Spectrumgtw probe, version 8.68+ stops syncing alarms intermittently - OneClick shows Contact Lost and timeout with ems probe.
A restart of the spectrumgtw probe fixes the issue for a short period of time
On the Spectrum side:
Contact lost with CA UIMs Spectrum Gateway Probe (Spectrumgtw)
In the spectrumgtw/logs/alarm.log file:
[EmsServiceTherad] [awaitingResponse] - Timeout happened while calling EMS Service, no response from EMS Service
[EmsServiceTherad] [getClosedAlarms] - getClosedAlarms - EMS connection failedCount : ###
[EmsServiceTherad] [awaitingResponse] - Ems timeout interval : 15 seconds
Note: The messages listed above can be used to pinpoint the time the problem first starts. This can be helpful to understand if the problem is related to something like an OS level event like a snapshot or backup of the probe machine.
Release : Any
Component : ems, spectrumgtw
- timeout setting
- OS level event
Update the following setting in the spectrumgtw probe:
Setup -> alarm -> Ems_Alarm_Wait_Timeout_Interval = 30
Note: The spectrumgtw Ems_Alarm_Wait_Timeout_Interval is set to 15 seconds by default.
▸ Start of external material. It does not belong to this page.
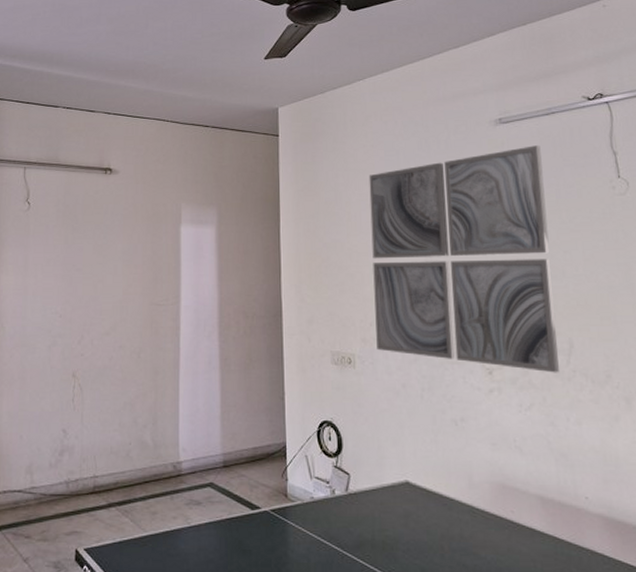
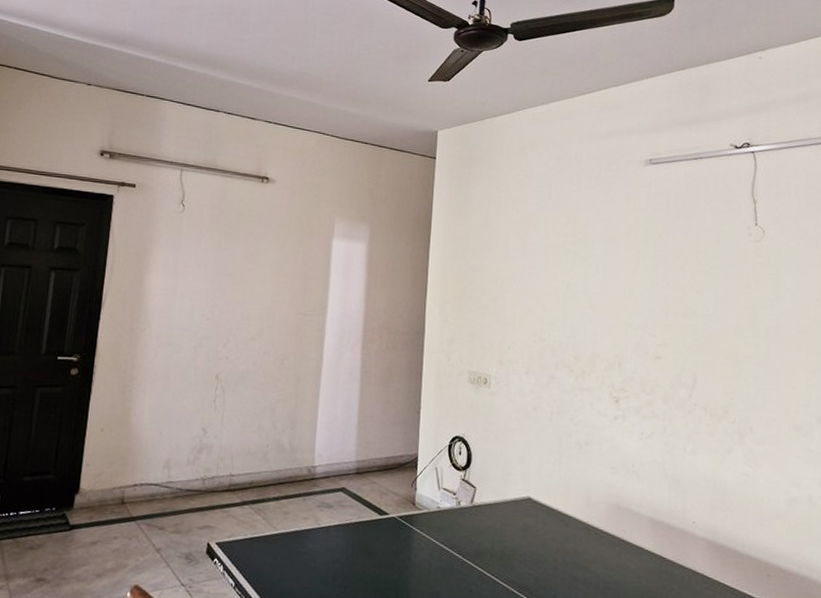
wall art: present [369,145,559,373] -> none [512,188,686,406]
You may need to increase this based on what you are seeing in the ..spectrumgtw/logs/alarm.log looking for:
[UimAlarmConsumer] [logMethodTime] - getClosedAlarms(long) : took 51.68s
It should be noted that if getClosedAlarms(long) is taking a long time to finish this could be an indication that there are excessive alarms in the database.
When a problem happens, it may be necessary to review the ems.log to see if there are errors there. A restart of ems may be needed in some cases with stopping of alarm flow.